Alan Van Capelle, the executive director of the gay and lesbian rights group Pride Agenda, says a lot has changed in the brief two years since the last vote.

“First of all, every member of the State Assembly who voted for it in 2007 got reelected with mostly larger margins,” said Capelle, who says in the brief two year period, major labor unions now support gay marriage, as do over 500 clergy in New York. Five states, several of them bordering New York, have already legalized same sex marriages.

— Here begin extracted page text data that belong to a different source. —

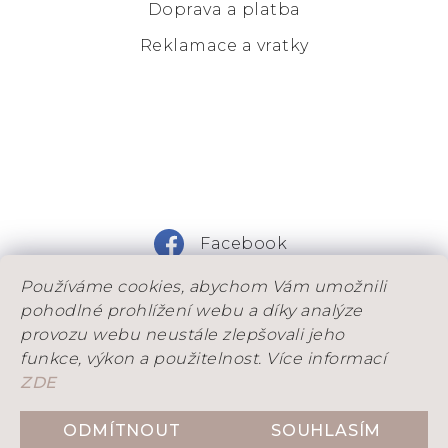
Doprava a platba
Reklamace a vratky
Facebook
Používáme cookies, abychom Vám umožnili
Instagram
pohodlné prohlížení webu a díky analýze
provozu webu neustále zlepšovali jeho
funkce, výkon a použitelnost. Více informací
ZDE
DOVOLENÁ: Od 25. 7. do 9. 8. máme na dílně
dovolenou. Objednávky, které stihneme odeslad
ODMÍTNOUT
SOUHLASÍM
Vytvořil Shoptet
ještě před ní, přijímáme do 21. 7. Objednávky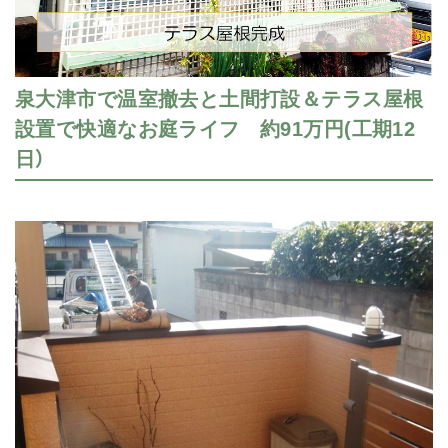
泉大津市で温室撤去と土間打設＆テラス屋根
設置で快適なお庭ライフ 約91万円(工期12
日）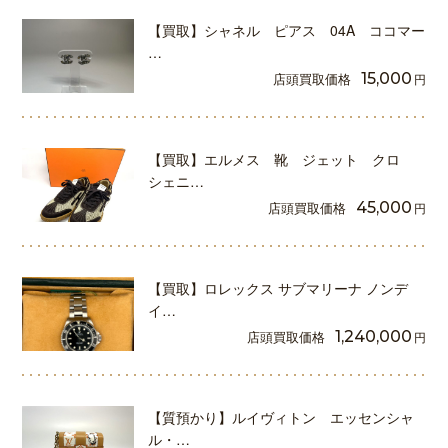
【買取】シャネル ピアス 04A ココマー
…
店頭買取価格
15,000
円
【買取】エルメス 靴 ジェット クロ
シェニ…
店頭買取価格
45,000
円
【買取】ロレックス サブマリーナ ノンデ
イ…
店頭買取価格
1,240,000
円
【質預かり】ルイヴィトン エッセンシャ
ル・…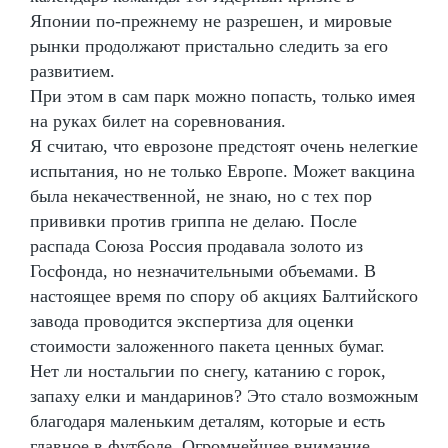
Японии по-прежнему не разрешен, и мировые
рынки продолжают пристально следить за его
развитием.
При этом в сам парк можно попасть, только имея
на руках билет на соревнования.
Я считаю, что еврозоне предстоят очень нелегкие
испытания, но не только Европе. Может вакцина
была некачественной, не знаю, но с тех пор
прививки против гриппа не делаю. После
распада Союза Россия продавала золото из
Госфонда, но незначительными объемами. В
настоящее время по спору об акциях Балтийского
завода проводится экспертиза для оценки
стоимости заложенного пакета ценных бумаг.
Нет ли ностальгии по снегу, катанию с горок,
запаху елки и мандаринов? Это стало возможным
благодаря маленьким деталям, которые и есть
главное в футболе. Огромнейшее внимание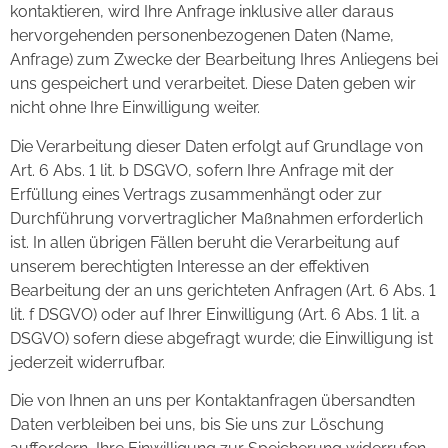
kontaktieren, wird Ihre Anfrage inklusive aller daraus
hervorgehenden personenbezogenen Daten (Name,
Anfrage) zum Zwecke der Bearbeitung Ihres Anliegens bei
uns gespeichert und verarbeitet. Diese Daten geben wir
nicht ohne Ihre Einwilligung weiter.
Die Verarbeitung dieser Daten erfolgt auf Grundlage von
Art. 6 Abs. 1 lit. b DSGVO, sofern Ihre Anfrage mit der
Erfüllung eines Vertrags zusammenhängt oder zur
Durchführung vorvertraglicher Maßnahmen erforderlich
ist. In allen übrigen Fällen beruht die Verarbeitung auf
unserem berechtigten Interesse an der effektiven
Bearbeitung der an uns gerichteten Anfragen (Art. 6 Abs. 1
lit. f DSGVO) oder auf Ihrer Einwilligung (Art. 6 Abs. 1 lit. a
DSGVO) sofern diese abgefragt wurde; die Einwilligung ist
jederzeit widerrufbar.
Die von Ihnen an uns per Kontaktanfragen übersandten
Daten verbleiben bei uns, bis Sie uns zur Löschung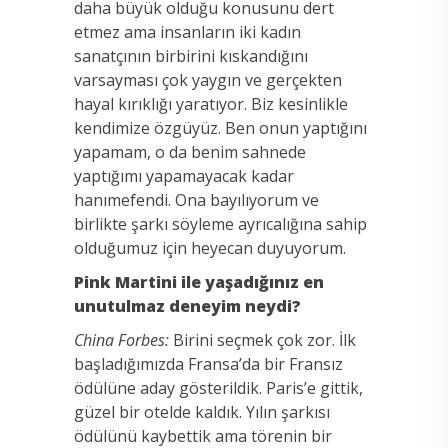
daha büyük olduğu konusunu dert
etmez ama insanların iki kadın
sanatçının birbirini kıskandığını
varsayması çok yaygın ve gerçekten
hayal kırıklığı yaratıyor. Biz kesinlikle
kendimize özgüyüz. Ben onun yaptığını
yapamam, o da benim sahnede
yaptığımı yapamayacak kadar
hanımefendi. Ona bayılıyorum ve
birlikte şarkı söyleme ayrıcalığına sahip
olduğumuz için heyecan duyuyorum.
Pink Martini ile yaşadığınız en
unutulmaz deneyim neydi?
China Forbes:
Birini seçmek çok zor. İlk
başladığımızda Fransa’da bir Fransız
ödülüne aday gösterildik. Paris’e gittik,
güzel bir otelde kaldık. Yılın şarkısı
ödülünü kaybettik ama törenin bir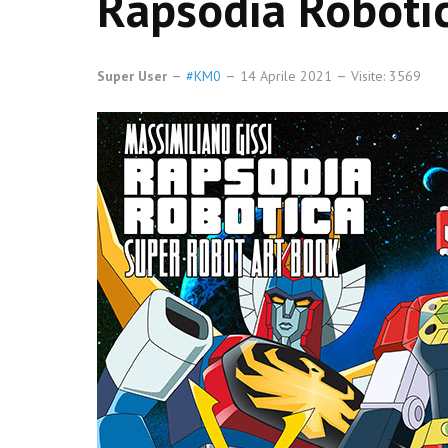
Rapsodia Roboti
Super User
#KM0
14 Aprile 2021
Visite: 3569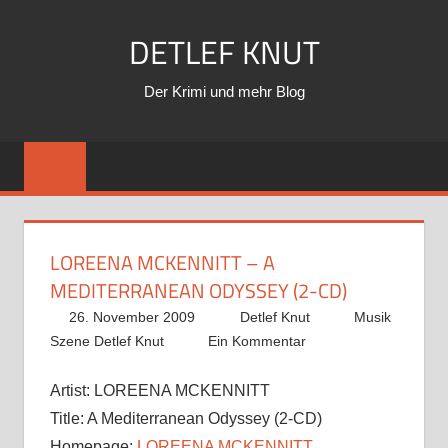
Zum
DETLEF KNUT
Inhalt
springen
Der Krimi und mehr Blog
LOREENA MCKENNITT – A
MEDITERRANEAN ODYSSEY (2-CD)
26. November 2009
Detlef Knut
Musik
Szene Detlef Knut
Ein Kommentar
Artist:
LOREENA MCKENNITT
Title:
A Mediterranean Odyssey (2-CD)
Homepage:
LOREENA MCKENNITT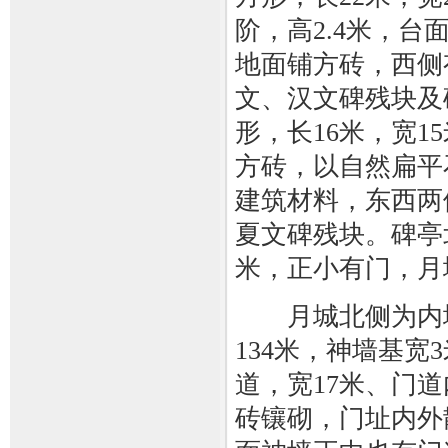
阶，高2.4米，台
地面铺方砖，西侧
文、汉文碑残块及
形，长16米，宽
方砖，以自然扁平
建筑材料，东西两
夏文碑残块。碑亭
米，正小有门，月
月城北侧为内城，
134米，神墙基
道，宽17米、门
砖镶砌，门址内外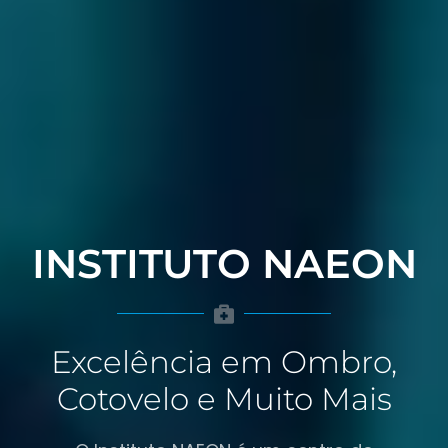
INSTITUTO NAEON
Excelência em Ombro,
Cotovelo e Muito Mais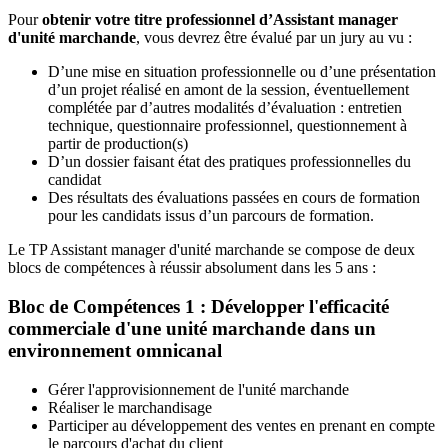
Pour
obtenir votre titre professionnel d’Assistant manager
d'unité marchande
, vous devrez être évalué par un jury au vu :
D’une mise en situation professionnelle ou d’une présentation
d’un projet réalisé en amont de la session, éventuellement
complétée par d’autres modalités d’évaluation : entretien
technique, questionnaire professionnel, questionnement à
partir de production(s)
D’un dossier faisant état des pratiques professionnelles du
candidat
Des résultats des évaluations passées en cours de formation
pour les candidats issus d’un parcours de formation.
Le TP Assistant manager d'unité marchande se compose de deux
blocs de compétences à réussir absolument dans les 5 ans :
Bloc de Compétences 1 : Développer l'efficacité
commerciale d'une unité marchande dans un
environnement omnicanal
Gérer l'approvisionnement de l'unité marchande
Réaliser le marchandisage
Participer au développement des ventes en prenant en compte
le parcours d'achat du client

Capelle, and other supporters of allowing gay marriage in New York, hope the example of the Assembly’s approval of the measure will help bring the legislation to a vote in the Senate, where it has continued to stagnate. Republicans, who led the Senate for decades, refused to bring the bill to the floor for a vote. Now Democrats are in charge, but hold an extremely narrow 32 vote margin. At least one Democratic Senator, Ruben Diaz of the Bronx, is against gay marriage. Diaz, a Pentecostal minister, is organizing an anti gay marriage rally for Sunday. Senate Majority Leader Malcolm Smith says he isn’t prepared to bring the measure to the floor for debate, until he knows for sure that he has the votes.

“I’m not bringing the bill to the floor without having 32 votes,” said Smith, who personally backs the measure.

Republicans, who are in the minority now in the Senate, with 30 seats, have so far refused to endorse the gay marriage bill, or any other major piece of legislation desired by Democrats, including the state budget. But many, including Governor David Paterson, a strong backer of gay marriage, believe that if the bill were to come to the floor for a vote, some GOP members would join with the Democrats and the bill would be approved.

Paterson had demanded that the Senate bring the bill to the floor, without counting the votes, but later backed away from that request.

The governor spoke at a recent lobbying day, where two thousand gay, lesbian, transgender and bi sexual New Yorkers and their allies lobbied Senators for the same sex marriage bill.

“I want to sign a bill,” said Paterson, to loud cheers.

Van Capelle, with Pride Agenda, says there are still six weeks left in the legislative session. He agrees that if any bill has the power to break the partisan log jam in the Senate, it’s the same sex marriage measure.

“If the Republicans decide not to vote as a block one time this year, this will be the issue,” Capelle predicted.

Senate Leader Smith, who recently spent several weeks painstakingly putting together an MTA bail out package that all 32 members of his Democratic conference could support, says as soon as the votes are there for same sex marriage, he will act. But the Majority Leader can’t predict whether that will happen by the end of this legislative session, or not.